__Selected extract__:
________________
Pascal Ory (/fr/; born 31 July 1948) is a French historian. A student of René Rémond, he specialises in cultural and political history and has written on Fascism ever since his master's dissertation on the Greenshirts of Henri Dorgères. In the 1970s, he contributed to a better definition of cultural history.

Ory is a professor at the Paris 1 Panthéon-Sorbonne University. He is president of the Association pour le développement de l'histoire culturelle (ADHC) and regent of the Collège de 'Pataphysique.

Involved in politics, he was a municipal councillor, formerly an ally to the mayor Georges Lemoine, and head of the socialist list in the municipal elections of March 2001, in the city of Chartres.

Ory was elected to the Académie Française on 4 March 2021.

== Works ==
- Les Collaborateurs 1940–1945, Le Seuil, 1976, 331 p. nouv. éd., coll. « Points »-histoire 1980
- La France allemande, Gallimard, "archives", 1977
- Nizan – Destin d'un révolté, 1980
- Le Petit Nazi illustré. Vie et mort du "Téméraire" (1943–1944), Paris, éditions Albatros, collections Histoires/Imaginaires, 1979, 122 p. rééd. revue et augmentée, Paris, Nautilus, 2002. Preface by Léon Poliakov – on a Nazi propaganda review for children
- L'Anarchisme de droite ou du mépris considéré comme une morale, le tout assorti de réflexions plus générales, Grasset, Paris, 1985, 288p. – an openly polemical work "dedicated to the anarchists of the left"
________________
__Data for analysis__:
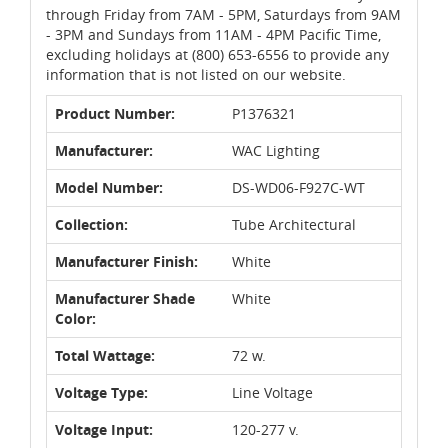
through Friday from 7AM - 5PM, Saturdays from 9AM
- 3PM and Sundays from 11AM - 4PM Pacific Time,
excluding holidays at (800) 653-6556 to provide any
information that is not listed on our website.
Product Number:
P1376321
Manufacturer:
WAC Lighting
Model Number:
DS-WD06-F927C-WT
Collection:
Tube Architectural
Manufacturer Finish:
White
Manufacturer Shade
White
Color:
Total Wattage:
72 w.
Voltage Type:
Line Voltage
Voltage Input:
120-277 v.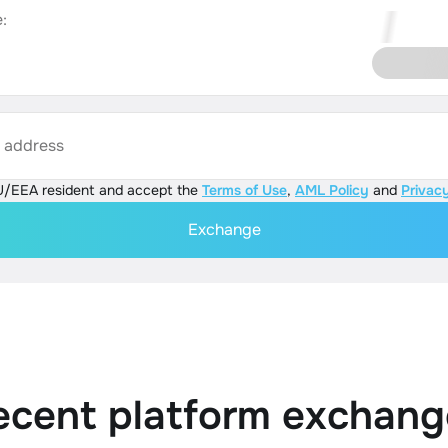
:
s address
U/EEA resident and accept the
Terms of Use
,
AML Policy
and
Privacy
Exchange
ecent platform exchang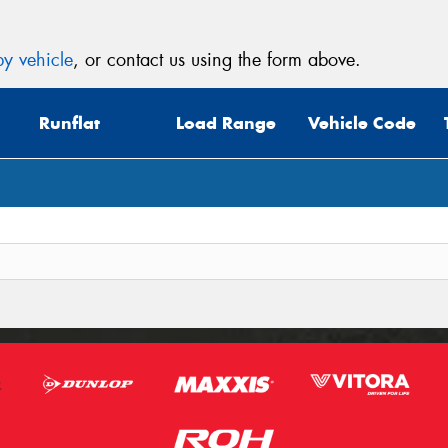
y vehicle
, or contact us using the form above.
Runflat
Load Range
Vehicle Code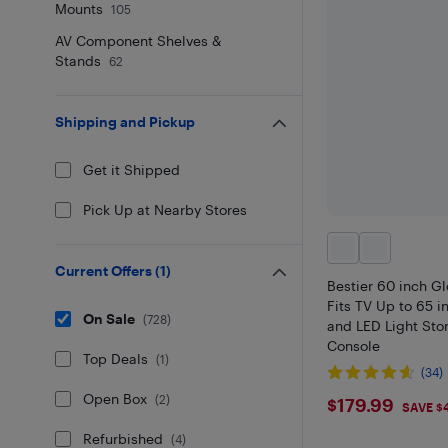
Mounts
105
AV Component Shelves &
Stands
62
Shipping and Pickup
Get it Shipped
Pick Up at Nearby Stores
Current Offers
(
1
)
Bestier 60 inch G
Fits TV Up to 65 i
On Sale
(
728
)
and LED Light Sto
Console
Top Deals
(
1
)
(34)
Open Box
$179.99
(
2
)
$179.99
SAVE $
Refurbished
(
4
)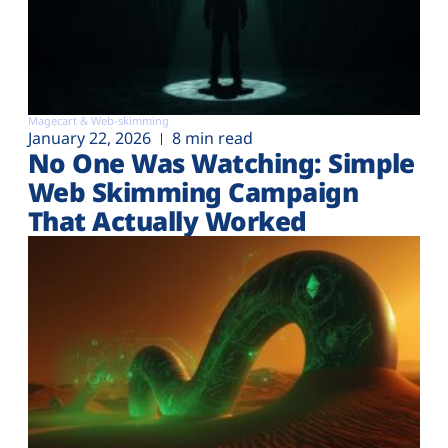
Magecart & Web-skimming
January 22, 2026
8 min read
No One Was Watching: Simple
Web Skimming Campaign
That Actually Worked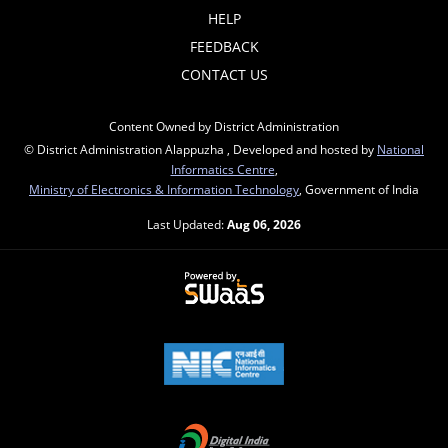
HELP
FEEDBACK
CONTACT US
Content Owned by District Administration
© District Administration Alappuzha , Developed and hosted by
National
Informatics Centre
,
Ministry of Electronics & Information Technology
, Government of India
Last Updated:
Aug 06, 2026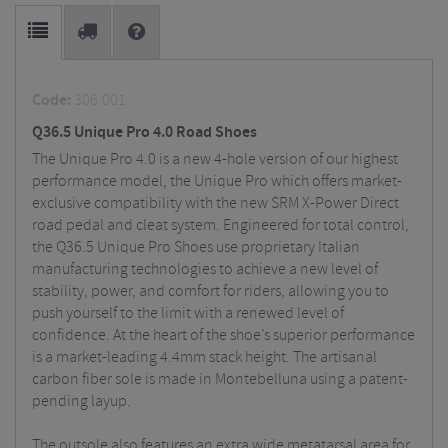
Code:
306.001
Q36.5 Unique Pro 4.0 Road Shoes
The Unique Pro 4.0 is a new 4-hole version of our highest
performance model, the Unique Pro which offers market-
exclusive compatibility with the new SRM X-Power Direct
road pedal and cleat system. Engineered for total control,
the Q36.5 Unique Pro Shoes use proprietary Italian
manufacturing technologies to achieve a new level of
stability, power, and comfort for riders, allowing you to
push yourself to the limit with a renewed level of
confidence. At the heart of the shoe’s superior performance
is a market-leading 4.4mm stack height. The artisanal
carbon fiber sole is made in Montebelluna using a patent-
pending layup.
The outsole also features an extra wide metatarsal area for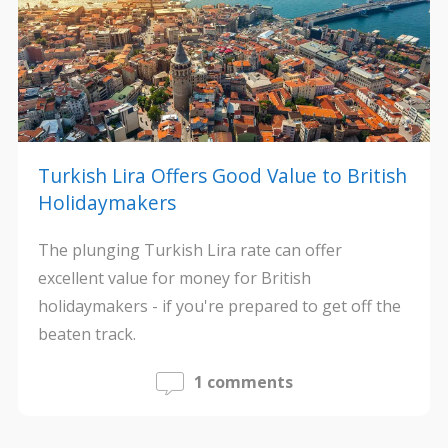
Turkish Lira Offers Good Value to British
Holidaymakers
The plunging Turkish Lira rate can offer
excellent value for money for British
holidaymakers - if you're prepared to get off the
beaten track.
1 comments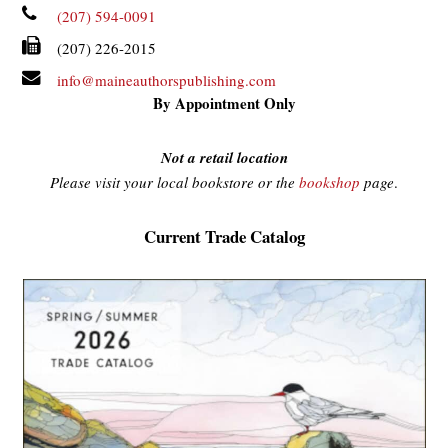
(207) 594-0091
(207) 226-2015
info@maineauthorspublishing.com
By Appointment Only
Not a retail location
Please visit your local bookstore or the
bookshop
page
.
Current Trade Catalog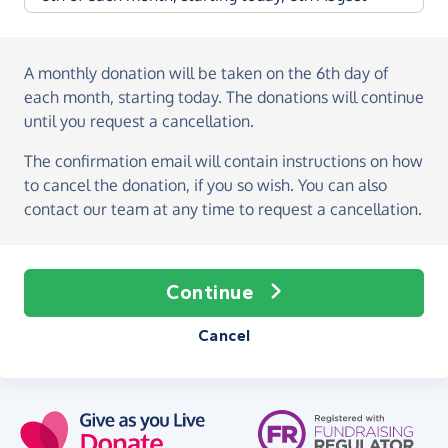
A monthly donation
will be taken on the
6th day of
each month, starting today
. The donations will continue
until you request a cancellation.
The confirmation email will contain instructions on how
to cancel the donation, if you so wish. You can also
contact our team at any time to request a cancellation.
Continue
Cancel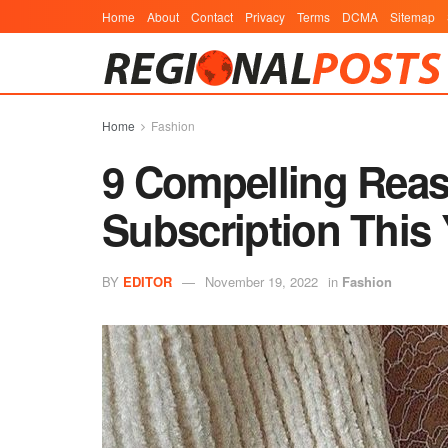
Home
About
Contact
Privacy
Terms
DCMA
Sitemap
Home
Fashion
9 Compelling Reaso
Subscription This 
BY
EDITOR
November 19, 2022
in
Fashion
________________
__What to work on__: Can you continue the piece on historian Pascal Ory from where it stops, starting after the last entry in its list of works?

__Answer__:
- Une nation pour mémoire. 1889, 1939, 1989 trois jubilés révolutionnaires, Paris, PFNSP, 1992, 282p.
- Direction, préface et conclusions de : La Censure en France à l'ère démocratique (1848–...), Complexe, coll. « Histoire culturelle », 1997, 358 p.
- L'Europe ? L'Europe... (anthologie commentée), Omnibus, 1998, 900 p.
- Le Discours gastronomique français des origines à nos jours, Gallimard, collection "Archives", 1998, 203 p.
- Les Intellectuels en France de l'Affaire Dreyfus à nos jours, in collaboration with Jean-François Sirinelli, réédition Armand Colin, 1999, 264 p.
- Les Intellectuels en France, de l’Affaire Dreyfus à nos jours, republished and expanded, Paris, Armand Colin, 2002.
- Du fascisme, Paris, Perrin, 2003, 293 p.
- L'Histoire culturelle, Paris, Presses universitaires de France, 2004, 128 p.
- Goscinny (1926–1977) : La liberté d'en rire, Paris, Perrin, 2007.
- L'invention du bronzage – Essai d'une histoire culturelle : Complexe (Editions), June 2008, 135 p.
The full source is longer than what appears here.